Prompt ▸ An exact copy of every entry below is required, and no picture may appear in it.
(Given records Opens)
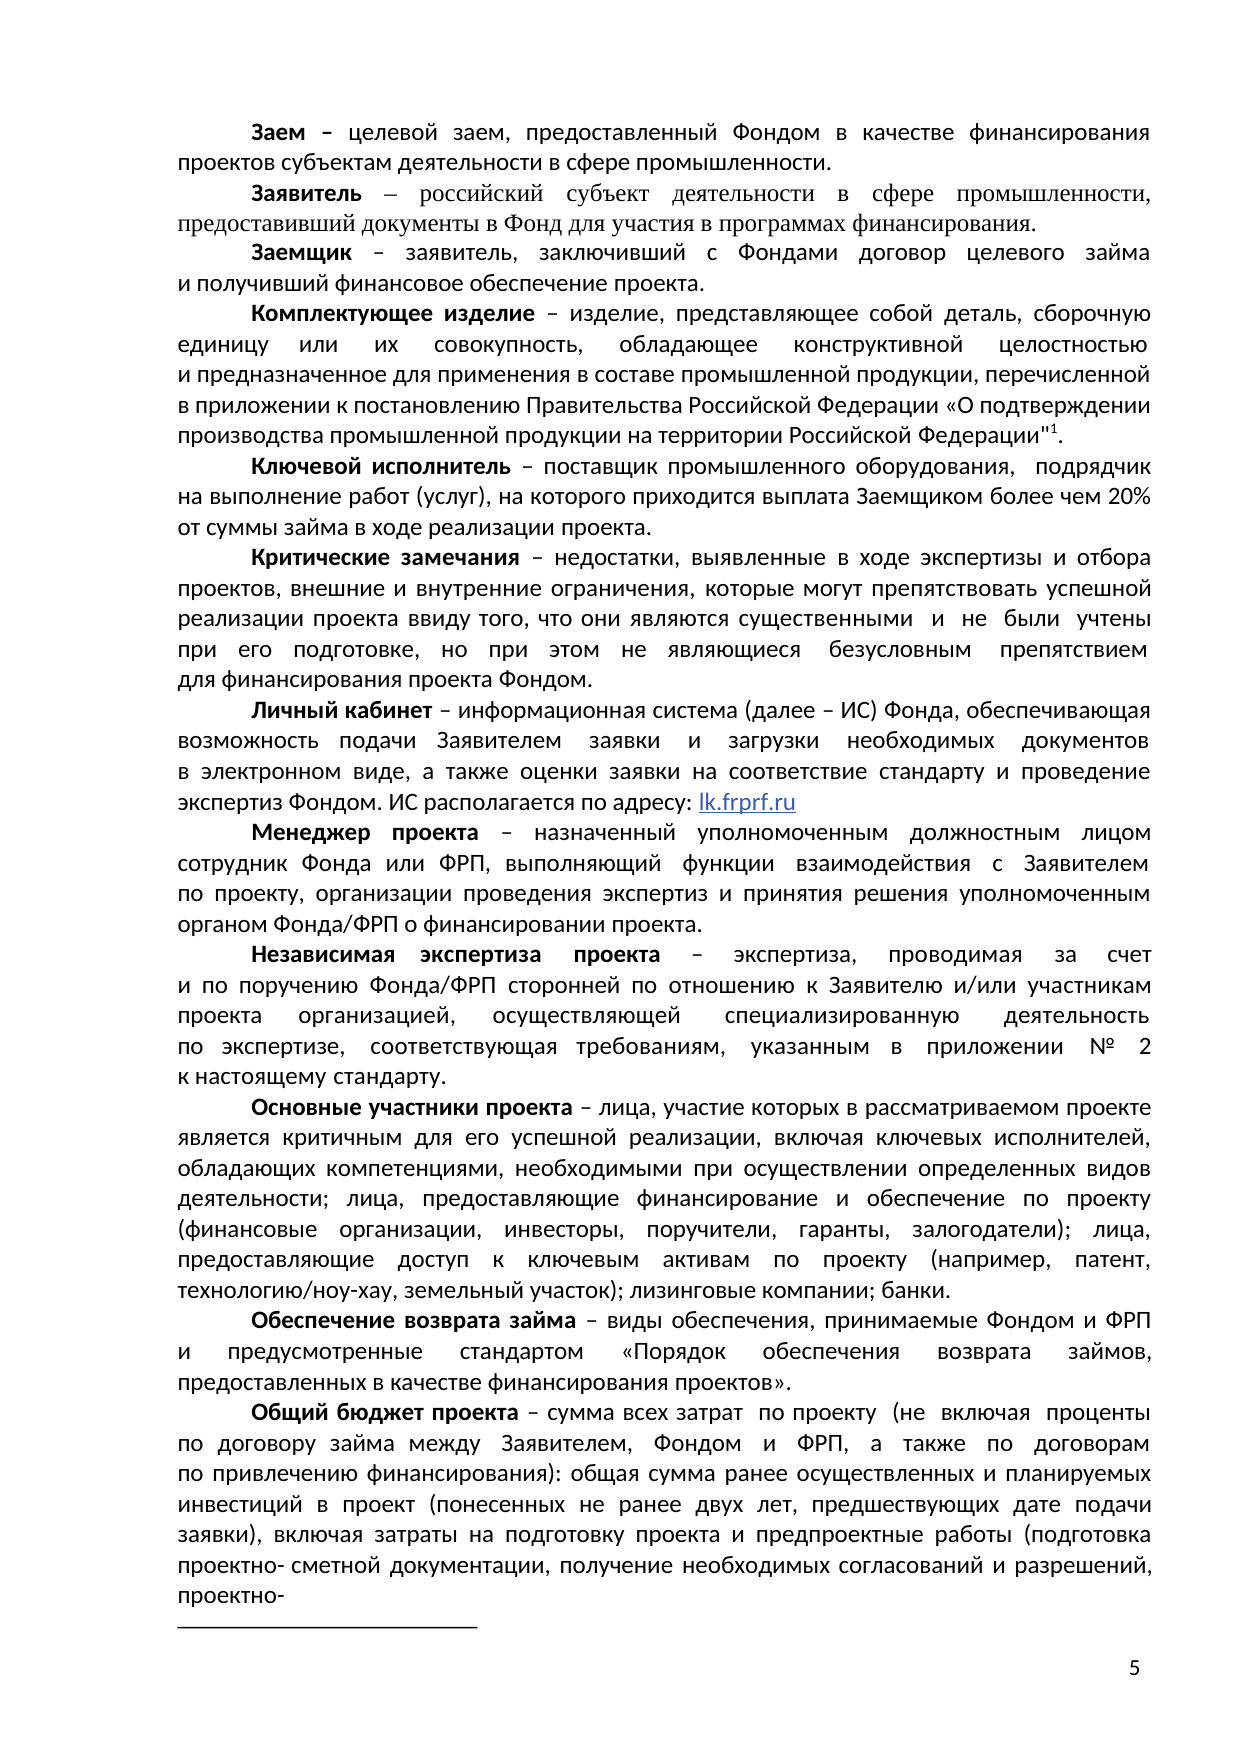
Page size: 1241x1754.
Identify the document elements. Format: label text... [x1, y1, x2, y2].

text Общий бюджет проекта – сумма всех затрат по проекту (не включая проценты по договору займа между Заявителем, Фондом и ФРП, а также по договорам по привлечению финансирования): общая сумма ранее осуществленных и планируемых инвестиций в проект (понесенных не ранее двух лет, предшествующих дате подачи заявки), включая затраты на подготовку проекта и предпроектные работы (подготовка проектно- сметной документации, получение необходимых согласований и разрешений, проектно- [177, 1396, 1152, 1610]
text Личный кабинет – информационная система (далее – ИС) Фонда, обеспечивающая возможность подачи Заявителем заявки и загрузки необходимых документов в электронном виде, а также оценки заявки на соответствие стандарту и проведение экспертиз Фондом. ИС располагается по адресу: lk.frprf.ru [177, 694, 1152, 816]
text Заявитель – российский субъект деятельности в сфере промышленности, предоставивший документы в Фонд для участия в программах финансирования. [177, 177, 1152, 236]
text Ключевой исполнитель – поставщик промышленного оборудования, подрядчик на выполнение работ (услуг), на которого приходится выплата Заемщиком более чем 20% от суммы займа в ходе реализации проекта. [177, 450, 1152, 542]
text Независимая экспертиза проекта – экспертиза, проводимая за счет и по поручению Фонда/ФРП сторонней по отношению к Заявителю и/или участникам проекта организацией, осуществляющей специализированную деятельность по экспертизе, соответствующая требованиям, указанным в приложении № 2 к настоящему стандарту. [177, 938, 1152, 1091]
text Менеджер проекта – назначенный уполномоченным должностным лицом сотрудник Фонда или ФРП, выполняющий функции взаимодействия с Заявителем по проекту, организации проведения экспертиз и принятия решения уполномоченным органом Фонда/ФРП о финансировании проекта. [177, 816, 1152, 938]
text Заемщик – заявитель, заключивший с Фондами договор целевого займа и получивший финансовое обеспечение проекта. [177, 236, 1152, 297]
text Комплектующее изделие – изделие, представляющее собой деталь, сборочную единицу или их совокупность, обладающее конструктивной целостностью и предназначенное для применения в составе промышленной продукции, перечисленной в приложении к постановлению Правительства Российской Федерации «О подтверждении производства промышленной продукции на территории Российской Федерации"1. [177, 297, 1152, 450]
text Обеспечение возврата займа – виды обеспечения, принимаемые Фондом и ФРП и предусмотренные стандартом «Порядок обеспечения возврата займов, предоставленных в качестве финансирования проектов». [177, 1304, 1152, 1396]
text Основные участники проекта – лица, участие которых в рассматриваемом проекте является критичным для его успешной реализации, включая ключевых исполнителей, обладающих компетенциями, необходимыми при осуществлении определенных видов деятельности; лица, предоставляющие финансирование и обеспечение по проекту (финансовые организации, инвесторы, поручители, гаранты, залогодатели); лица, предоставляющие доступ к ключевым активам по проекту (например, патент, технологию/ноу-хау, земельный участок); лизинговые компании; банки. [177, 1091, 1152, 1304]
text Заем – целевой заем, предоставленный Фондом в качестве финансирования проектов субъектам деятельности в сфере промышленности. [177, 116, 1151, 177]
text Критические замечания – недостатки, выявленные в ходе экспертизы и отбора проектов, внешние и внутренние ограничения, которые могут препятствовать успешной реализации проекта ввиду того, что они являются существенными и не были учтены при его подготовке, но при этом не являющиеся безусловным препятствием для финансирования проекта Фондом. [177, 542, 1152, 694]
(Given records Closes)
Task result ▸
Page size: 1241x1754.
Identify the document elements. Format: label text... [x1, y1, x2, y2].

text Общий бюджет проекта – сумма всех затрат по проекту (не включая проценты по договору займа между Заявителем, Фондом и ФРП, а также по договорам по привлечению финансирования): общая сумма ранее осуществленных и планируемых инвестиций в проект (понесенных не ранее двух лет, предшествующих дате подачи заявки), включая затраты на подготовку проекта и предпроектные работы (подготовка проектно- сметной документации, получение необходимых согласований и разрешений, проектно- [177, 1396, 1152, 1610]
text Личный кабинет – информационная система (далее – ИС) Фонда, обеспечивающая возможность подачи Заявителем заявки и загрузки необходимых документов в электронном виде, а также оценки заявки на соответствие стандарту и проведение экспертиз Фондом. ИС располагается по адресу: lk.frprf.ru [177, 694, 1152, 816]
text Заявитель – российский субъект деятельности в сфере промышленности, предоставивший документы в Фонд для участия в программах финансирования. [177, 177, 1152, 236]
text Ключевой исполнитель – поставщик промышленного оборудования, подрядчик на выполнение работ (услуг), на которого приходится выплата Заемщиком более чем 20% от суммы займа в ходе реализации проекта. [177, 450, 1152, 542]
text Независимая экспертиза проекта – экспертиза, проводимая за счет и по поручению Фонда/ФРП сторонней по отношению к Заявителю и/или участникам проекта организацией, осуществляющей специализированную деятельность по экспертизе, соответствующая требованиям, указанным в приложении № 2 к настоящему стандарту. [177, 938, 1152, 1091]
text Менеджер проекта – назначенный уполномоченным должностным лицом сотрудник Фонда или ФРП, выполняющий функции взаимодействия с Заявителем по проекту, организации проведения экспертиз и принятия решения уполномоченным органом Фонда/ФРП о финансировании проекта. [177, 816, 1152, 938]
text Заемщик – заявитель, заключивший с Фондами договор целевого займа и получивший финансовое обеспечение проекта. [177, 236, 1152, 297]
text Комплектующее изделие – изделие, представляющее собой деталь, сборочную единицу или их совокупность, обладающее конструктивной целостностью и предназначенное для применения в составе промышленной продукции, перечисленной в приложении к постановлению Правительства Российской Федерации «О подтверждении производства промышленной продукции на территории Российской Федерации"1. [177, 297, 1152, 450]
text Обеспечение возврата займа – виды обеспечения, принимаемые Фондом и ФРП и предусмотренные стандартом «Порядок обеспечения возврата займов, предоставленных в качестве финансирования проектов». [177, 1304, 1152, 1396]
text Основные участники проекта – лица, участие которых в рассматриваемом проекте является критичным для его успешной реализации, включая ключевых исполнителей, обладающих компетенциями, необходимыми при осуществлении определенных видов деятельности; лица, предоставляющие финансирование и обеспечение по проекту (финансовые организации, инвесторы, поручители, гаранты, залогодатели); лица, предоставляющие доступ к ключевым активам по проекту (например, патент, технологию/ноу-хау, земельный участок); лизинговые компании; банки. [177, 1091, 1152, 1304]
text Заем – целевой заем, предоставленный Фондом в качестве финансирования проектов субъектам деятельности в сфере промышленности. [177, 116, 1151, 177]
text Критические замечания – недостатки, выявленные в ходе экспертизы и отбора проектов, внешние и внутренние ограничения, которые могут препятствовать успешной реализации проекта ввиду того, что они являются существенными и не были учтены при его подготовке, но при этом не являющиеся безусловным препятствием для финансирования проекта Фондом. [177, 542, 1152, 694]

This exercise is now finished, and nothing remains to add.